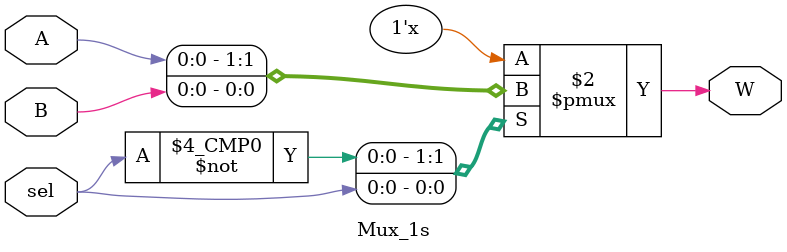
<source format=v>
module Mux_3s (A, B, C, D, E, F, G, H, sel, W);
  
  parameter WIDTH = 1;
  
  input [WIDTH - 1:0] A, B, C, D, E, F, G, H;
  input [2:0] sel;
  output reg [WIDTH - 1:0] W;
  
  always @(A, B, C, D, E, F, G, H, sel) begin
    case(sel)
      3'h0: W = A;
      3'h1: W = B;
      3'h2: W = C;
      3'h3: W = D;
      3'h4: W = E;
      3'h5: W = F;
      3'h6: W = G;
      3'h7: W = H;
      default: W = 0;
    endcase
  end
  
endmodule




module Mux_2s (A, B, C, D, sel, W);
  
  parameter WIDTH = 1;
  
  input [WIDTH - 1:0] A, B, C, D;
  input [1:0] sel;
  output reg [WIDTH - 1:0] W;
  
  always @(A, B, C, D, sel) begin
    case(sel)
      2'h0: W = A;
      2'h1: W = B;
      2'h2: W = C;
      2'h3: W = D;
      default: W = 0;
    endcase
  end
  
endmodule




module Mux_1s (A, B, sel, W);
  
  parameter WIDTH = 1;
  
  input [WIDTH - 1:0] A, B;
  input sel;
  output reg [WIDTH - 1:0] W;
  
  always @(A, B, sel) begin
    case(sel)
      1'h0: W = A;
      1'h1: W = B;
      default: W = 0;
    endcase
  end
  
endmodule
</source>
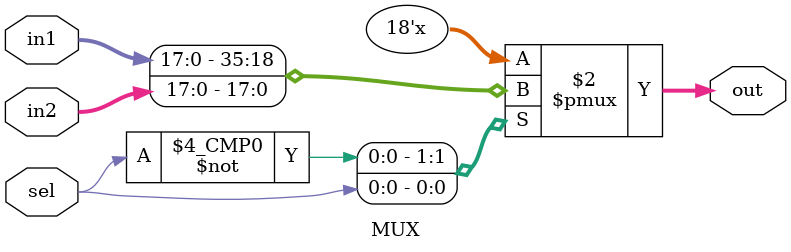
<source format=v>
module MUX
#(parameter width=18)
(
    input [width-1 :0] in1,in2,
    input sel,
    output reg [width-1 :0] out
);

always@(*) begin
case(sel)
	1'b0: out=in1;
	1'b1: out=in2;
	default: out=width-1 'b0; 
endcase
end
endmodule
</source>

+ + +

*TASK DETAILS*
Give back the whole listing exactly, without pictures.

*ANSWER BELOW*
<source format=v>
module Mux_3s (A, B, C, D, E, F, G, H, sel, W);
  
  parameter WIDTH = 1;
  
  input [WIDTH - 1:0] A, B, C, D, E, F, G, H;
  input [2:0] sel;
  output reg [WIDTH - 1:0] W;
  
  always @(A, B, C, D, E, F, G, H, sel) begin
    case(sel)
      3'h0: W = A;
      3'h1: W = B;
      3'h2: W = C;
      3'h3: W = D;
      3'h4: W = E;
      3'h5: W = F;
      3'h6: W = G;
      3'h7: W = H;
      default: W = 0;
    endcase
  end
  
endmodule




module Mux_2s (A, B, C, D, sel, W);
  
  parameter WIDTH = 1;
  
  input [WIDTH - 1:0] A, B, C, D;
  input [1:0] sel;
  output reg [WIDTH - 1:0] W;
  
  always @(A, B, C, D, sel) begin
    case(sel)
      2'h0: W = A;
      2'h1: W = B;
      2'h2: W = C;
      2'h3: W = D;
      default: W = 0;
    endcase
  end
  
endmodule




module Mux_1s (A, B, sel, W);
  
  parameter WIDTH = 1;
  
  input [WIDTH - 1:0] A, B;
  input sel;
  output reg [WIDTH - 1:0] W;
  
  always @(A, B, sel) begin
    case(sel)
      1'h0: W = A;
      1'h1: W = B;
      default: W = 0;
    endcase
  end
  
endmodule
</source>
<source format=v>
module MUX
#(parameter width=18)
(
    input [width-1 :0] in1,in2,
    input sel,
    output reg [width-1 :0] out
);

always@(*) begin
case(sel)
	1'b0: out=in1;
	1'b1: out=in2;
	default: out=width-1 'b0; 
endcase
end
endmodule
</source>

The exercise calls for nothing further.